Dr. Andrew Wiest’s previous work, The Boys of ’67: Charlie Company’s War in Vietnam (2012), focused on the wartime experiences and post-war readjustment of one particular combat unit known as Charlie Company. In Charlie Company Journeys Home: The Forgotten Impact on the Wives of Vietnam Veterans (2018), Wiest’s focus shifts from the lives of the soldiers to their wives and families on the home front.  “History often remembers and pays tribute to the soldiers who fight wars.  What has been all but ignored, though, are the families that those soldiers leave behind. Charlie Company Journeys Home is a story of the wives and families of one combat unit in Vietnam and how the war impacted them then and continues to play a major part in their lives to this day,” Wiest explains.

Dr. Kevin Greene’s The Invention and Reinvention of Big Bill Broonzy (2018) focuses on forgotten blues legend William “Big Bill” Broonzy and how his career shaped the blues genre and impacted African American racial identity in the early to mid twentieth century. Broonzy’s self-reinvention, Greene argues, served to tailor his performance to the cultural expectations of his different audiences and thereby shape African American racial identity and self-presentation during this time period.  “When he is investigated within the context of the twists and turns of his career, Broonzy offers historians a pathway to understand how musicians shaped the black experience under the weight of Jim Crow,” Greene observes.

Dr. Rebecca Tuuri’s Strategic Sisterhood: The National Council of Negro Women in the Black Freedom Struggle (2018) spotlights the women of the National Council of Negro Women (NCNW), a driving force behind the civil rights movement during the 1960s and 1970s. The women of the NCNW advocated for voting rights and desegregation and provided food, shelter, and jobs to black families. Tuuri’s book is the first history of the National Council of Negro Women, the largest black women's organization at the height of the civil rights, feminist, and Black Power movements. “My book shows how women of the NCNW highly valued their all-female national network as a means to bring resources to black communities around the country,” Tuuri explained.
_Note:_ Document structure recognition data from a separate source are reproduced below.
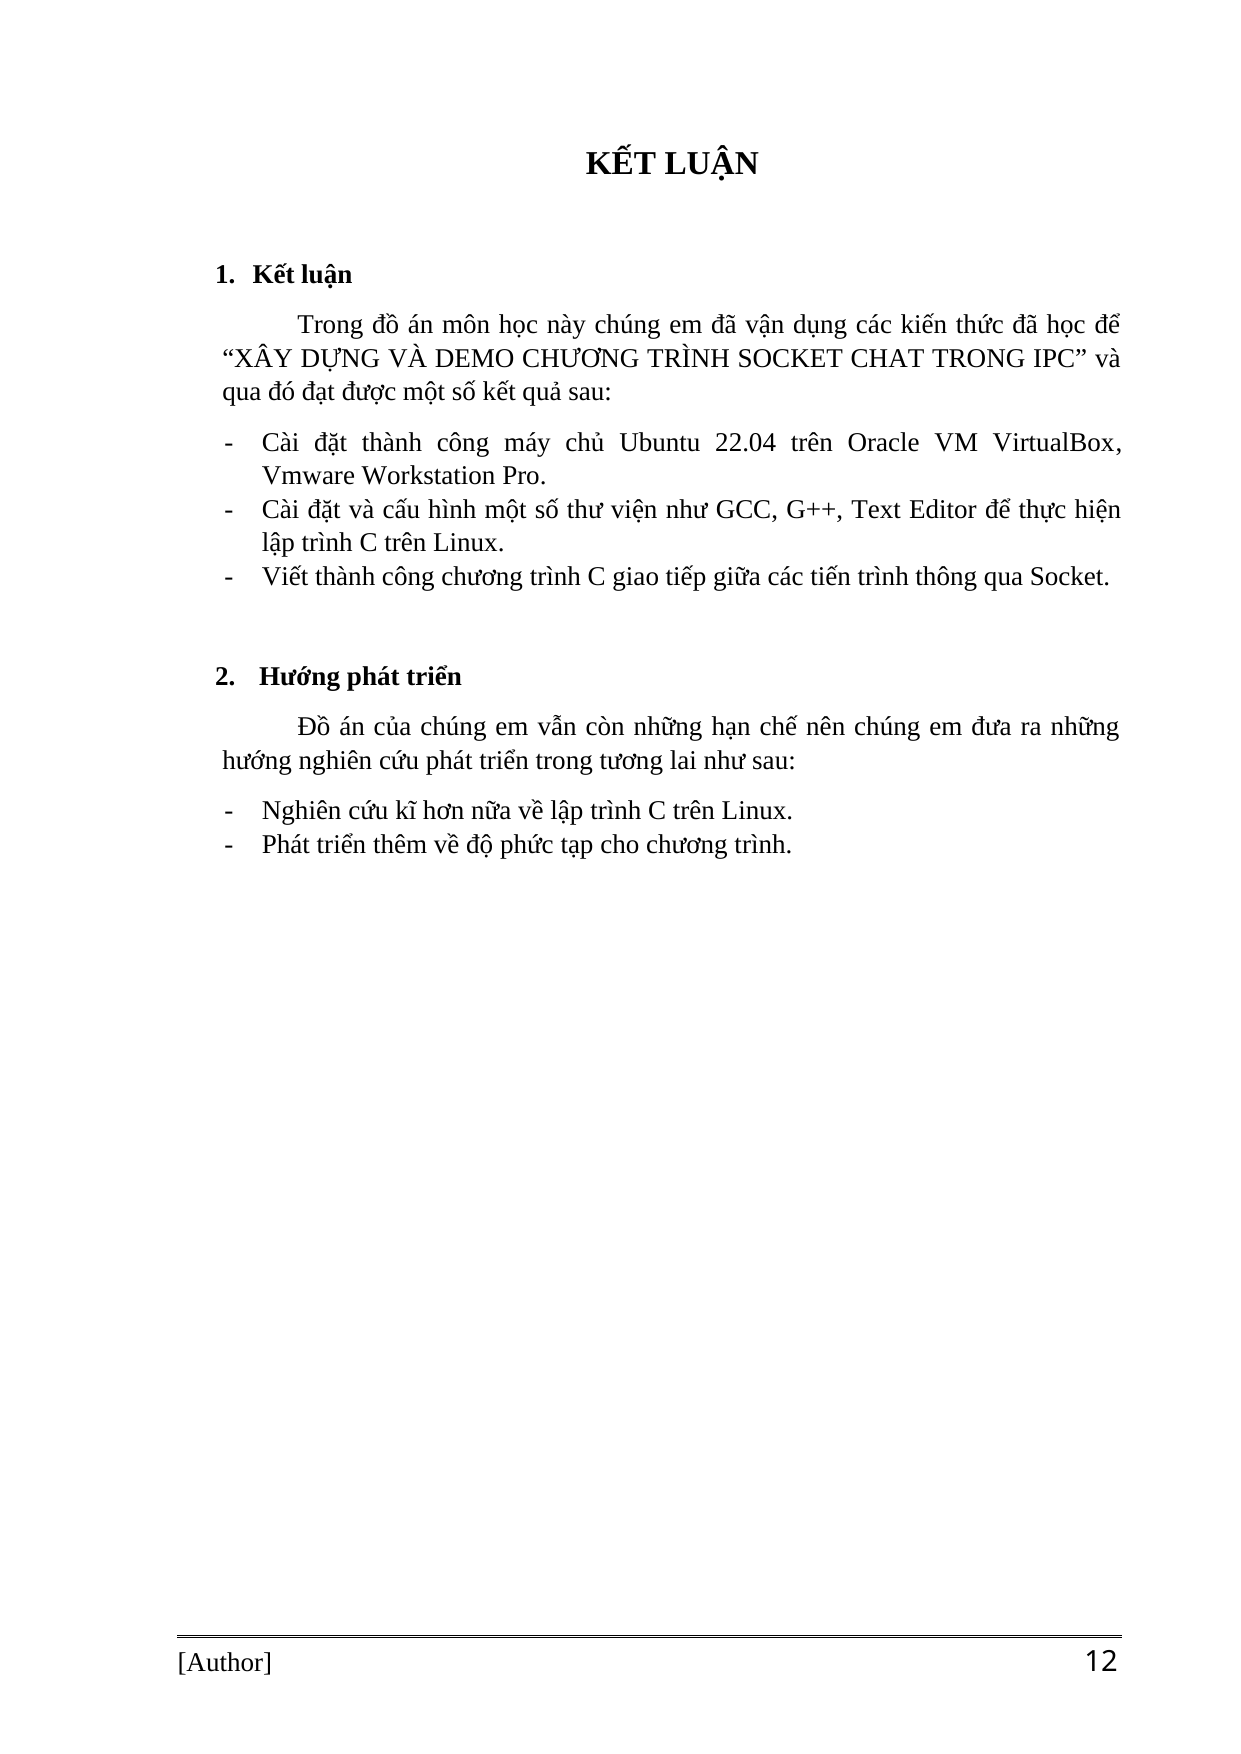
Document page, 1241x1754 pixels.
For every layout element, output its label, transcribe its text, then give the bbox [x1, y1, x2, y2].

list Phát triển thêm về độ phức tạp cho chương trình. [224, 828, 1122, 859]
list Hướng phát triển [215, 660, 1122, 691]
subtitle KẾT LUẬN [222, 143, 1122, 181]
text Đồ án của chúng em vẫn còn những hạn chế nên chúng em đưa ra những hướng nghiên cứu phát triển trong tương lai như sau: [222, 710, 1122, 775]
list Nghiên cứu kĩ hơn nữa về lập trình C trên Linux. [224, 794, 1122, 825]
text Trong đồ án môn học này chúng em đã vận dụng các kiến thức đã học để “XÂY DỰNG VÀ DEMO CHƯƠNG TRÌNH SOCKET CHAT TRONG IPC” và qua đó đạt được một số kết quả sau: [222, 308, 1122, 407]
list Viết thành công chương trình C giao tiếp giữa các tiến trình thông qua Socket. [224, 560, 1122, 591]
list Cài đặt thành công máy chủ Ubuntu 22.04 trên Oracle VM VirtualBox, Vmware Workstation Pro. [224, 426, 1122, 490]
list Kết luận [215, 258, 1122, 289]
list Cài đặt và cấu hình một số thư viện như GCC, G++, Text Editor để thực hiện lập trình C trên Linux. [224, 493, 1122, 557]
Dr. Kenneth Swope’s book On the Trail of the Yellow Tiger (2018) focuses on the Ming-Qing dynasty transition and the life of Zhang Xianzhong (1605-47), a rebel known as the Yellow Tiger, who was believed responsible for the deaths of one-sixth of the entire Sichuan province over the course of only two years. In the book, Swope draws from trauma and memory studies to investigate the collapse of the Ming dynasty and explore the military and social history of the transitional period.  As Swope explains, “The book utilizes rare primary sources, including diaries and memoirs, to bring the horrific experiences of war in seventeenth-century China to life, highlighting the career of one of China's most notorious peasant rebels.”

Dr. Joshua Haynes’s Patrolling the Border: Theft and Violence on the Creek-Georgia Frontier, 1770-1796 (1918) focuses on conflicts between the Creek Indians and Georgians along the Oconee River. Previously, the Creek raids on Georgian outposts were viewed to be senseless acts of violence. However, Dr. Haynes instead analyzes these acts as measured border patrols employed to maintain Creek borders.  He finds that these attacks were repeatedly exaggerated by Georgia authorities in an effort to justify Indian Removal. “Patrolling the Border demonstrates that Creek Indians in the 1700s defended their rights as a sovereign, independent polity against Euro-American encroachment,” Haynes explains. 

“The history program includes many accomplished and productive researchers, and an extraordinary number of projects were published in 2018 that drew national and international attention to the program,” said Eric Tribunella, Executive Associate Dean in the College of Arts and Sciences.